5 Reasons I Hated "Justice League: Cry for Justice"

Normally, I don't like blogging about bad comics - in fact, I tend to avoid doing it. I mean, who wants to read me - or anyone - vent about bad comics. (OK, maybe they want to read Chris Sims' dissection, because he's so darn good at it).

But I'm breaking tradition - and performing a public service - to bring you this dissection of Justice League: Cry for Justice, taking my cue from another, better blog.

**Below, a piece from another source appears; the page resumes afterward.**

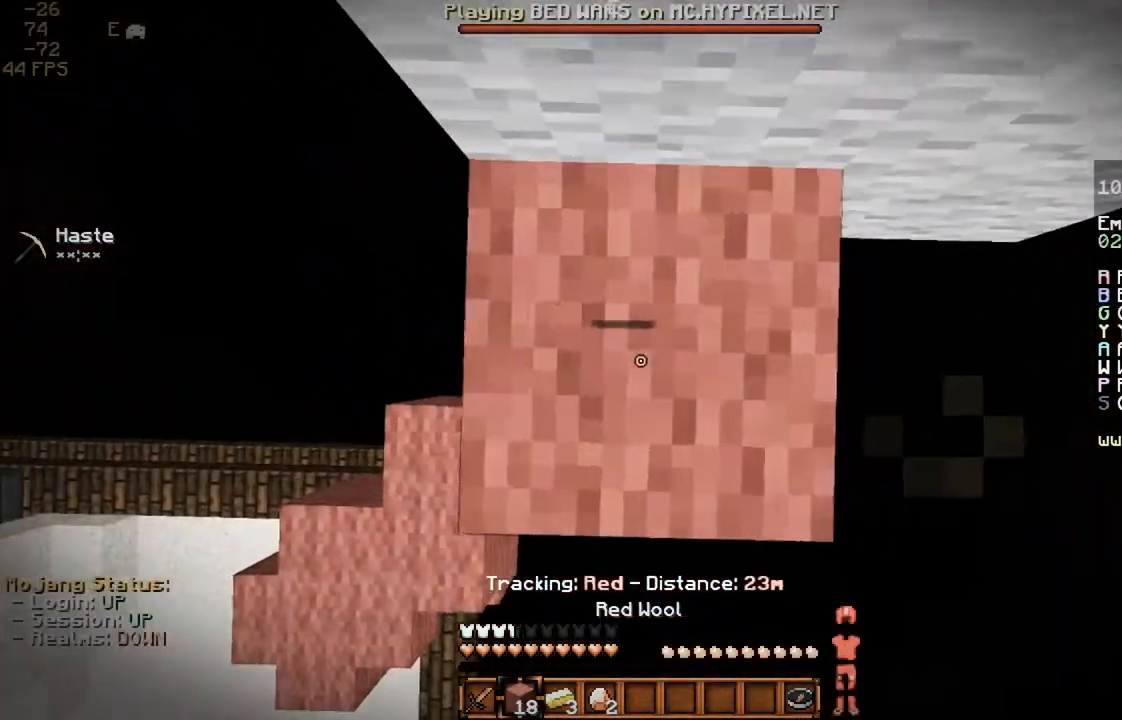
{"keys": ["w"], "mouse": ["left"], "events": [[67, "mouse_right", "up"], [167, "mouse_right", "down"], [167, "space", "up"], [200, "mouse_right", "up"], [333, "w", "down"], [433, "mouse_left", "down"]]}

Here are five reasons you should avoid this book like the plague:
  1. James Robinson can do better - I loved his Starman, and his Superman work is starting to grow on me...but here, every one of his characters (including Mikaal Thomas) acts in a very non-heroic way. It's almost as if Robinson is parodying his own writing. Let me put it this way - I was reading the trade collection of All-Star Batman & Robin, and compared to this issue, ASBAR is a paragon of restraint, meaning that I owe Mike Sterling a huge apology.
  2. The art is...well, ugly. I'm sorry, but the painted art does not work. It's just as overwrought as the writing. It was almost painful to look at....and although I'm trying to be fair, this book just didn't work on an art level.
  3. Characters don't act heroic -This is the kind of behavior I would expect in a comic from the 90's - Green Lantern claiming that the League needs to be proactive (which has been the premise of many a DC comic in the past)....the Atom threatening torture by shrinking down and messing around with a guy's brain....even Congorilla, whom you might expect to be a little out-of-character (given his long history) seems out of place here. These aren't heroes - they're petulant adolescents.
  4. This book has the whiff of editorial influence - given the fact that, well, the last writer of Justice League left under admittedly questionable circumstances (admittedly, of his own making)- and with Robinson named the new League scribe....makes one wonder....
  5. The whole premise of proactive heroes is rather self-defeating - The get-the-bad-guys-before-they-get-us premise...well, if we use superheroes as policemen/firemen analogues, both policemen and firemen engage in prevention not by force, but by education. So, in other words, "cry for justice" means that they're going to go to supervillians and be warm and fuzzy? Or go into troubled communities to avoid new supervillains from happening?
Granted, I may be taking this too seriously - and in all honesty, maybe its fannish burnout - but this is one comic where not only can I not recommend it, but feel obligated to turn people away.

And no, I won't be buying issue two, why do you ask?



1 comment:

Pj Perez said...

I was reading old Justice League International/America comics from the Giffen/Dematteis run in the late '80s last night, and well, that's as good as the Justice League has ever been. DC has not, in 20 years, topped it. I thought all this hyper-serious bulls*t ended with the '90s? No? Ugh.